# Baarack the sheep



## mellowyellow (Feb 24, 2021)

Baarack the sheep is seen before his thick wool was shorn in Lancefield, Victoria, Australia. The sheep, found wandering wild in an Australian forest, was liberated from years' worth of wool weighing 78 pounds.


----------



## hawkdon (Feb 24, 2021)

mellowyellow said:


> View attachment 151782
> Baarack the sheep is seen before his thick wool was shorn in Lancefield, Victoria, Australia. The sheep, found wandering wild in an Australian forest, was liberated from years' worth of wool weighing 78 pounds.


OMG that poor animal!!!!


----------



## jujube (Feb 24, 2021)

That's what I looked like before the hair salons opened back up last year.....


----------



## fmdog44 (Feb 24, 2021)

hippie


----------



## Keesha (Feb 24, 2021)

Thank goodness someone found it. That poor thing. I was hoping to see an after picture too ..... with a big smile on the sheep’s face.


----------



## Lakeland living (Feb 25, 2021)

So sheep smile?


----------



## Keesha (Feb 25, 2021)

Lakeland living said:


> So sheep smile?


They might. I’m pretty sure THAT ONE would.


----------



## Glowworm (Feb 25, 2021)

Keesha said:


> Thank goodness someone found it. That poor thing. I was hoping to see an after picture too ..... with a big smile on the sheep’s face.
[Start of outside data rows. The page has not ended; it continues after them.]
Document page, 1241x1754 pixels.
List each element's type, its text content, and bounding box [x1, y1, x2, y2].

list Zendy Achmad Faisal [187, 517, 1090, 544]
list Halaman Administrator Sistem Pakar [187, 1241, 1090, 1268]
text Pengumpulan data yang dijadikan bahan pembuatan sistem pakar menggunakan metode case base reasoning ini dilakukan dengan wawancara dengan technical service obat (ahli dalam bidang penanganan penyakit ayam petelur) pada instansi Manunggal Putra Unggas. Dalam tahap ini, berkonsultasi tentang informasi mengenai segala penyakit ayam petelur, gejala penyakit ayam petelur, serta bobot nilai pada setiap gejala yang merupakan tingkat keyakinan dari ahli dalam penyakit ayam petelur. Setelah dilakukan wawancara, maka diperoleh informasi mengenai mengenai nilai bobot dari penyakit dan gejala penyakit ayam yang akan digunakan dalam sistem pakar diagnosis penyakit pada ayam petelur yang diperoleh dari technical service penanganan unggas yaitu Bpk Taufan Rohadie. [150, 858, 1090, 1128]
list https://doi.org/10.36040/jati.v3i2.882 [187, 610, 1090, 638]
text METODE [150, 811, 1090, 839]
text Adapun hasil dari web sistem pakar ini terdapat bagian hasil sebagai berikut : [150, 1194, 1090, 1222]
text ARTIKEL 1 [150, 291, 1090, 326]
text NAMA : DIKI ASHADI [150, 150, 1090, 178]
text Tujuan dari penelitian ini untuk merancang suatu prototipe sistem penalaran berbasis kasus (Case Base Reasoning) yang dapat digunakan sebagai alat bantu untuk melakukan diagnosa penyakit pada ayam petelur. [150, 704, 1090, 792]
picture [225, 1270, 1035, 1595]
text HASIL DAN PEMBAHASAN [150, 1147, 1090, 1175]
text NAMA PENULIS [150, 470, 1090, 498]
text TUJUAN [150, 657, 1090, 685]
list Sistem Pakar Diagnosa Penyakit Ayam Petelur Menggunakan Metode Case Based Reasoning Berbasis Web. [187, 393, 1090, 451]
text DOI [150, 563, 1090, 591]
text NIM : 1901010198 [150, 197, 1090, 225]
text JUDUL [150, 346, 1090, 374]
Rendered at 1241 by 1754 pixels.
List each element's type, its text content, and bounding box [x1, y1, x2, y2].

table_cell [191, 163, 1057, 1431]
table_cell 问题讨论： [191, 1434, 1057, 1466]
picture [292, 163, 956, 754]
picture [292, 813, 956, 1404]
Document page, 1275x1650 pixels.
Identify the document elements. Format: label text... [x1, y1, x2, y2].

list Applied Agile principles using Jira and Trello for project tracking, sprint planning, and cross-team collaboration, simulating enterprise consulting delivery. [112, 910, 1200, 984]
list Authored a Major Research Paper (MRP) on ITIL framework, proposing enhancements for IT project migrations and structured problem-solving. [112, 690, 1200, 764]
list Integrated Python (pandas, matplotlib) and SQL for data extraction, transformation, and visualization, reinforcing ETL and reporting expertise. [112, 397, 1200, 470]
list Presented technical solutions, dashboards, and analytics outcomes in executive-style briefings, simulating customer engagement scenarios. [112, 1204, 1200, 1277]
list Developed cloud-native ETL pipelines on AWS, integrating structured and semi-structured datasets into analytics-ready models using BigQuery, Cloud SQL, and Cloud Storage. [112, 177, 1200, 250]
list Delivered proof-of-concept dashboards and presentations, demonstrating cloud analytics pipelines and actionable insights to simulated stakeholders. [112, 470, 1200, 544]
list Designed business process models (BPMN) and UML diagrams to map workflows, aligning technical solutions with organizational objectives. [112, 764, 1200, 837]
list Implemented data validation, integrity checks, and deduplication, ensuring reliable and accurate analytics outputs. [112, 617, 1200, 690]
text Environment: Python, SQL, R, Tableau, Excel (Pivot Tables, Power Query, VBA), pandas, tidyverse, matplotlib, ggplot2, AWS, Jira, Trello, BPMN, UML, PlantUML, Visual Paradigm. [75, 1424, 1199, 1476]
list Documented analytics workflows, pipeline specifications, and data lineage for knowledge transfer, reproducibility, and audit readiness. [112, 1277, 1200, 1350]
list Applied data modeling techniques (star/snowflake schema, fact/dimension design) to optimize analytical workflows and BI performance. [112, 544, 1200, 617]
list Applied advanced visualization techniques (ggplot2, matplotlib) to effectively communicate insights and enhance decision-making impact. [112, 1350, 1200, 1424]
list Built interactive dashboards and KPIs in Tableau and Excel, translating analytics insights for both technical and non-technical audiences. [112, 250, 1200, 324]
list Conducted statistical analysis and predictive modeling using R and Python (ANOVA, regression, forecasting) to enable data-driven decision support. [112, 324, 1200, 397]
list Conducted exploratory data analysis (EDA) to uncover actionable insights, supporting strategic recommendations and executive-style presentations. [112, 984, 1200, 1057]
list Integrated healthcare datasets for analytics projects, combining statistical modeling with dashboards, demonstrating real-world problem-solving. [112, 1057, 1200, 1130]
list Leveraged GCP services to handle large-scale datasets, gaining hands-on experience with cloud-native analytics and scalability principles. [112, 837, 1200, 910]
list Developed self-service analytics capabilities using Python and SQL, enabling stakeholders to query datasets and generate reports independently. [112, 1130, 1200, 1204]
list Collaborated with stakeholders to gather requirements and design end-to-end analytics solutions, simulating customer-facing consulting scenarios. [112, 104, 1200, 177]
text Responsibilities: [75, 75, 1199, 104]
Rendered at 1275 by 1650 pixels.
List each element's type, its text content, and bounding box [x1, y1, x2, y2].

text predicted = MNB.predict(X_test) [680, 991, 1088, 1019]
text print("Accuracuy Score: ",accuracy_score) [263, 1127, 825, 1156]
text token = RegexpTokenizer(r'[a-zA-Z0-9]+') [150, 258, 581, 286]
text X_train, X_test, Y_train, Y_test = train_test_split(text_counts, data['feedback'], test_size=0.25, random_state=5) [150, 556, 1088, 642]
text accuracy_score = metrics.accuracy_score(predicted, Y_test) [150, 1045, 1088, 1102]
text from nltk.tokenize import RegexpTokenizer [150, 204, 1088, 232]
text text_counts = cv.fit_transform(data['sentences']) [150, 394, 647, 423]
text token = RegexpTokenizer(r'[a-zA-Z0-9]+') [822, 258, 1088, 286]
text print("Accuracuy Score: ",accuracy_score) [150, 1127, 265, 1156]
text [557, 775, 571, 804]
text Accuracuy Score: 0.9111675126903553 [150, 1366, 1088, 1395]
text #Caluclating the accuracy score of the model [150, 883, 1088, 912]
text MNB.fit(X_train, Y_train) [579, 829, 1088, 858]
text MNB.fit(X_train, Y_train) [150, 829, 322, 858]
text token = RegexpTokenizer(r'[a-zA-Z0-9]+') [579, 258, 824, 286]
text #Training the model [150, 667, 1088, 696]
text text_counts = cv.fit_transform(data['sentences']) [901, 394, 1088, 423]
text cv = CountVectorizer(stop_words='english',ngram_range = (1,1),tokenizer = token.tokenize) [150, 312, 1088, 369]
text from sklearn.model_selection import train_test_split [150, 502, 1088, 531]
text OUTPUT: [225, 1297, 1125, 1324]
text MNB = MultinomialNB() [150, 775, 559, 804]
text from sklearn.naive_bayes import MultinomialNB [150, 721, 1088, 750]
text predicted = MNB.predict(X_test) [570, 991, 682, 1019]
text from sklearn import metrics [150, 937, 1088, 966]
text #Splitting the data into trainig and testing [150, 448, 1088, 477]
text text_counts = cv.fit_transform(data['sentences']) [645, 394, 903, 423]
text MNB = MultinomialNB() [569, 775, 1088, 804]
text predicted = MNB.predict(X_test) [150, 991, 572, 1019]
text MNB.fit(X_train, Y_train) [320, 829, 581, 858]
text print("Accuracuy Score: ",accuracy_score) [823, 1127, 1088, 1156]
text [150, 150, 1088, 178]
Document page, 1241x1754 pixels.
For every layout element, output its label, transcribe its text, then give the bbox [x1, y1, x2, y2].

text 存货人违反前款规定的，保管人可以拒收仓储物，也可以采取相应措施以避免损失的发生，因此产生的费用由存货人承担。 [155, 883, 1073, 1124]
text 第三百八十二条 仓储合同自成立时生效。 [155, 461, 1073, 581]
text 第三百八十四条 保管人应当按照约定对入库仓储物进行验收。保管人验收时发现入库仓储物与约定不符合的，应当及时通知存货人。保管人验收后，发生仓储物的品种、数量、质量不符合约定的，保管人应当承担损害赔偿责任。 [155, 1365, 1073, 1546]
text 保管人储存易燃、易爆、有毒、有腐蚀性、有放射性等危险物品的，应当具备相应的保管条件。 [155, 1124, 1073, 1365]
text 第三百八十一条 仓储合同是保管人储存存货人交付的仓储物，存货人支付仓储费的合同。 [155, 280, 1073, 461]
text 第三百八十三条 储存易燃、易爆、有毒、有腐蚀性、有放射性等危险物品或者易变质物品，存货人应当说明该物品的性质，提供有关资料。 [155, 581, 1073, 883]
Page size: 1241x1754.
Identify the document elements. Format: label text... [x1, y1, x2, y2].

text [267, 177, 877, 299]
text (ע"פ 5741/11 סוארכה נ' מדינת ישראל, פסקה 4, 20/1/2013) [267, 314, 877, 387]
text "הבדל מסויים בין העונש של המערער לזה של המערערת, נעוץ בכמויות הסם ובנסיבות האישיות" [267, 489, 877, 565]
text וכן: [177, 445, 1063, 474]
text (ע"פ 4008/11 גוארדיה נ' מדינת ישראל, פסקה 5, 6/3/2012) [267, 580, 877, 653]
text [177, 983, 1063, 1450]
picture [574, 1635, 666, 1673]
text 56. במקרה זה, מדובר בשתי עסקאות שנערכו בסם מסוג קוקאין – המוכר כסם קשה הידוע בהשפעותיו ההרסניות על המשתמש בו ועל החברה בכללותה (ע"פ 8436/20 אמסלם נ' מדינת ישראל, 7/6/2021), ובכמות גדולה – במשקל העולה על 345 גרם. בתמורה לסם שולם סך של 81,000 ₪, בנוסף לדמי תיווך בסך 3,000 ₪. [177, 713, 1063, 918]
Here you are, but no big smile


----------



## Keesha (Feb 25, 2021)

Glowworm said:


> Here you are, but no big smile
> 
> View attachment 151940


He’s smiling inside in great appreciation.
That’s truly a wonderful thing.
Thanks for showing us this.
Its truly a ‘feel good’ story and we all need more of those. They even put a blankie on him. 
So sweet!


----------



## Keesha (Feb 25, 2021)

78 pounds of wool. He must feel so light and carefree now.


----------